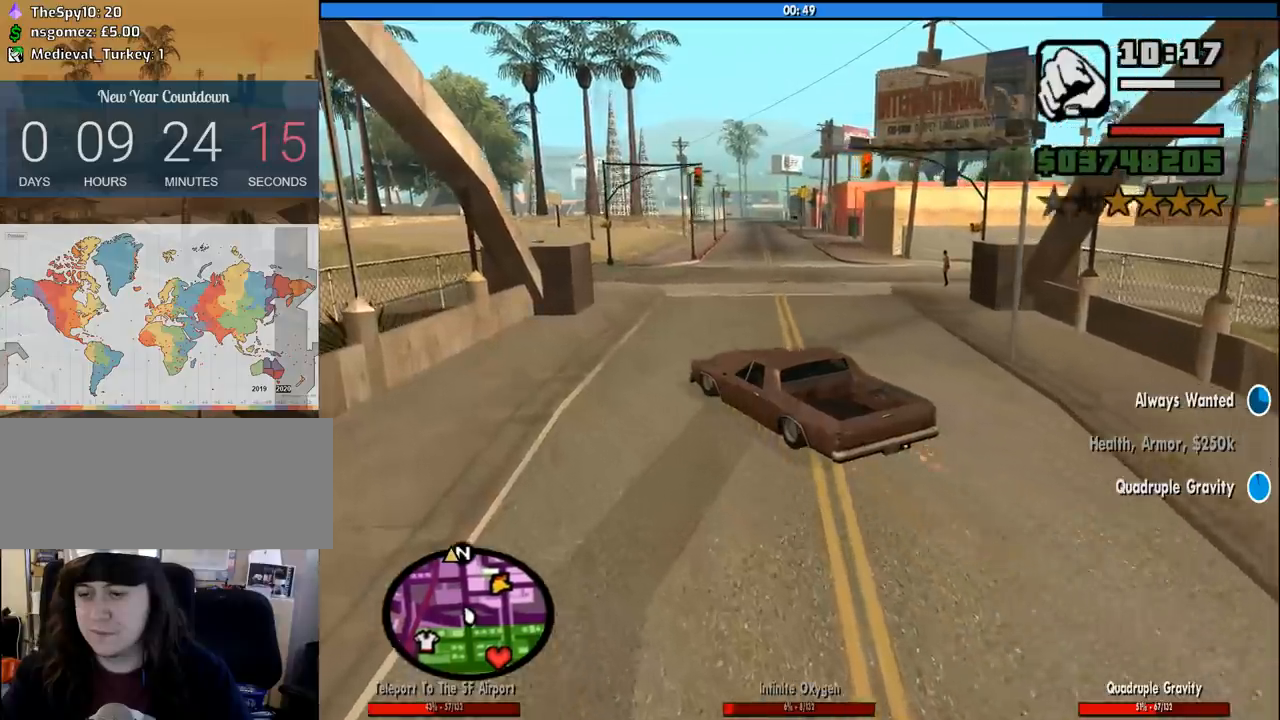
{"keys": ["d", "w"], "mouse": [], "events": [[333, "d", "down"]]}
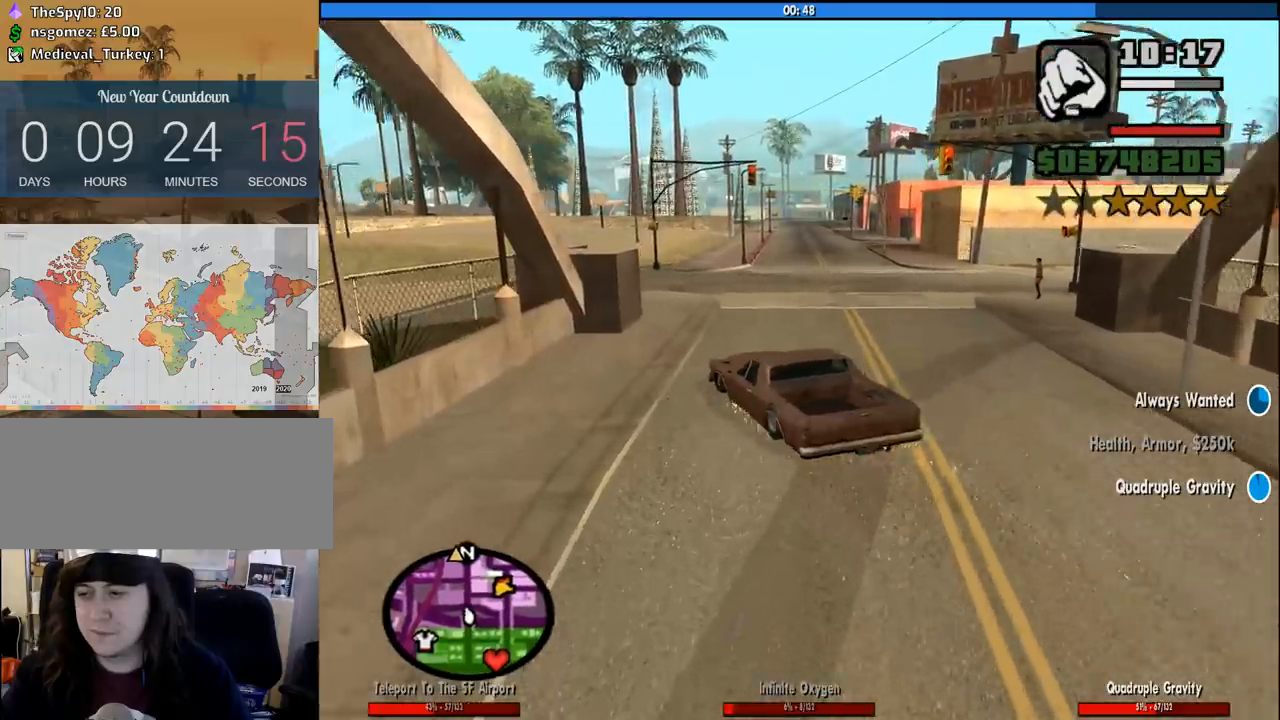
{"keys": ["w"], "mouse": [], "events": [[250, "d", "up"]]}
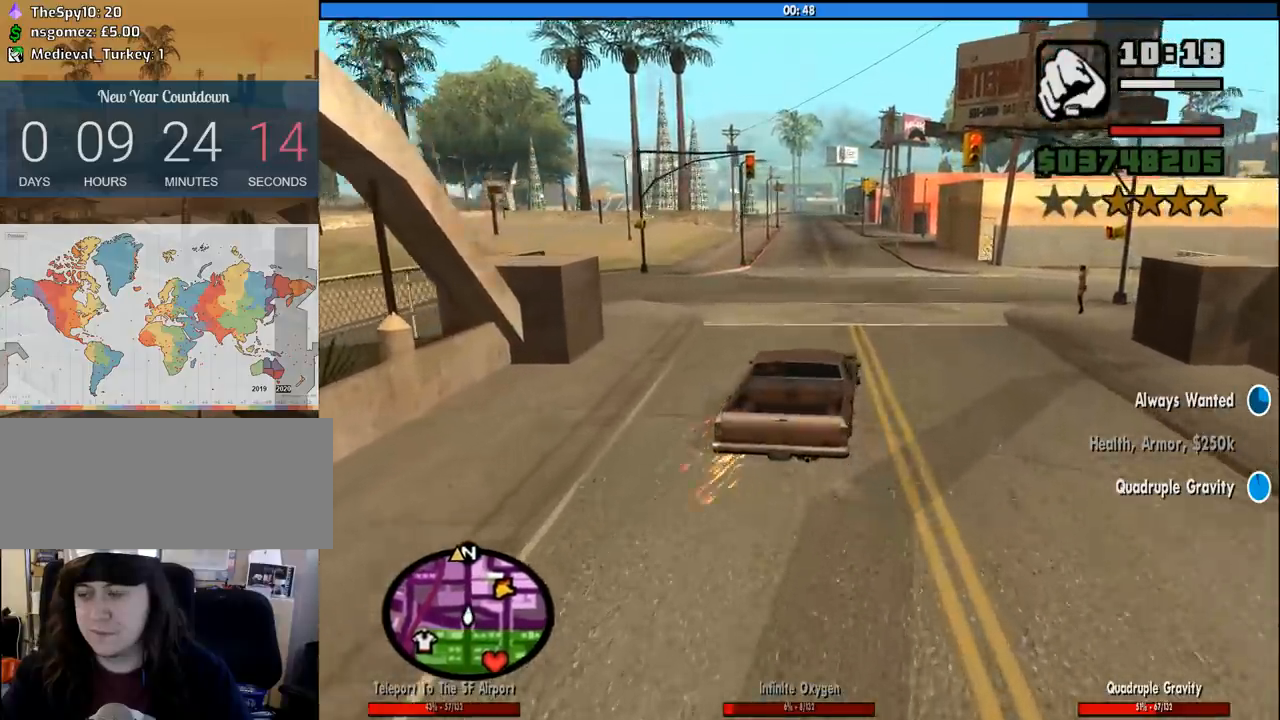
{"keys": ["w"], "mouse": [], "events": [[133, "a", "down"], [216, "a", "up"]]}
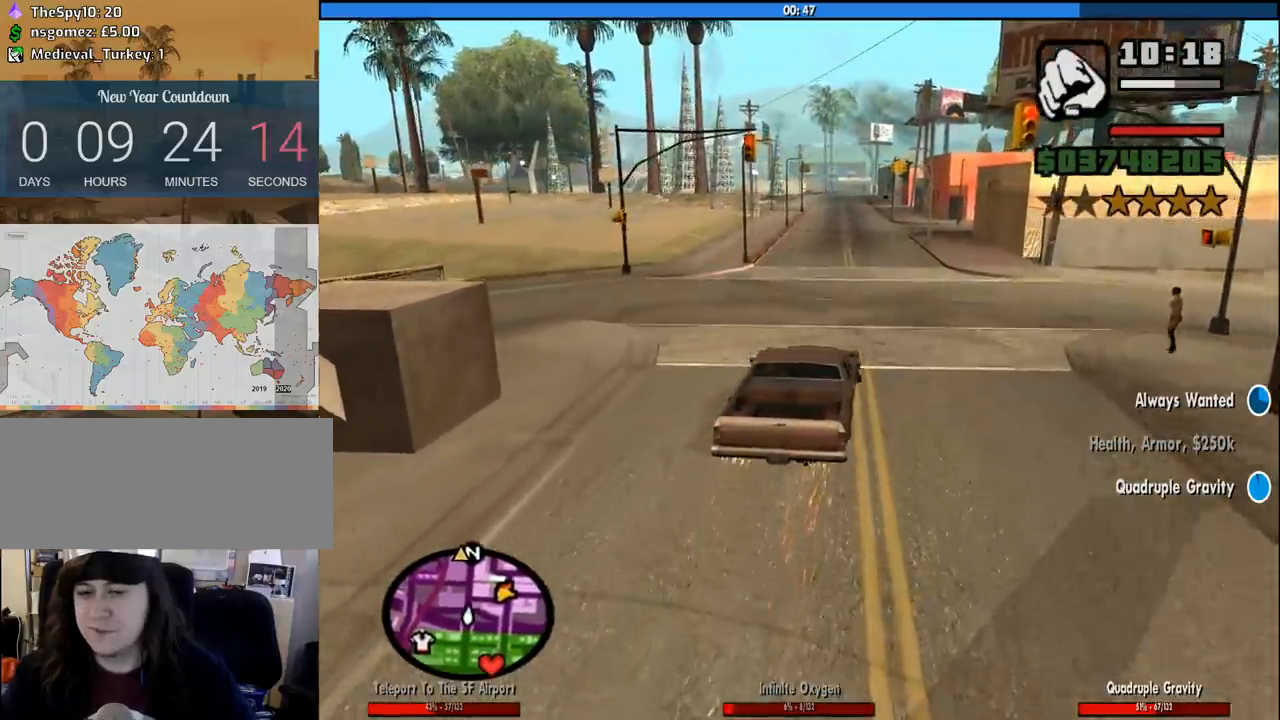
{"keys": ["w"], "mouse": [], "events": []}
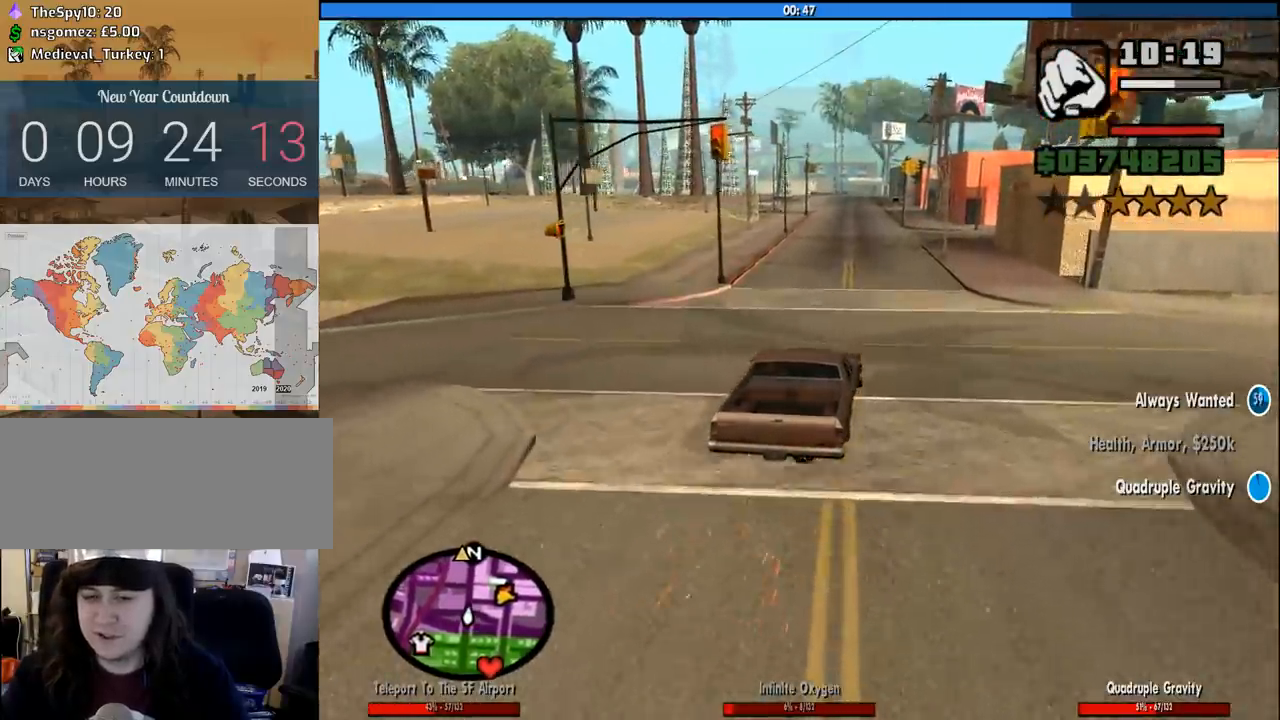
{"keys": ["w"], "mouse": [], "events": [[433, "a", "down"], [483, "a", "up"]]}
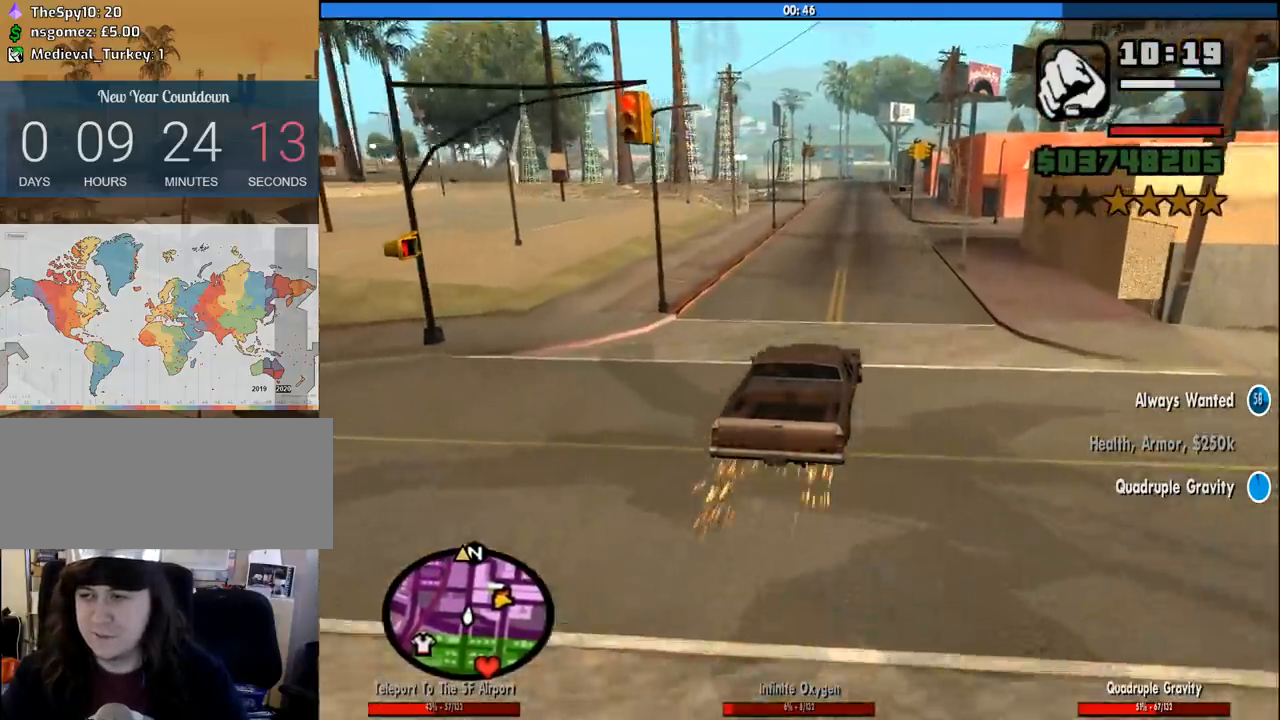
{"keys": ["w"], "mouse": [], "events": []}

★ ★ ★ ★ ★ ★ ★

• **Assignment**
What you should produce is an exact copy of the records, with the pictures left out.

• **Written solution**
{"keys": ["d", "w"], "mouse": [], "events": [[333, "d", "down"]]}
{"keys": ["w"], "mouse": [], "events": [[250, "d", "up"]]}
{"keys": ["w"], "mouse": [], "events": [[133, "a", "down"], [216, "a", "up"]]}
{"keys": ["w"], "mouse": [], "events": []}
{"keys": ["w"], "mouse": [], "events": [[433, "a", "down"], [483, "a", "up"]]}
{"keys": ["w"], "mouse": [], "events": []}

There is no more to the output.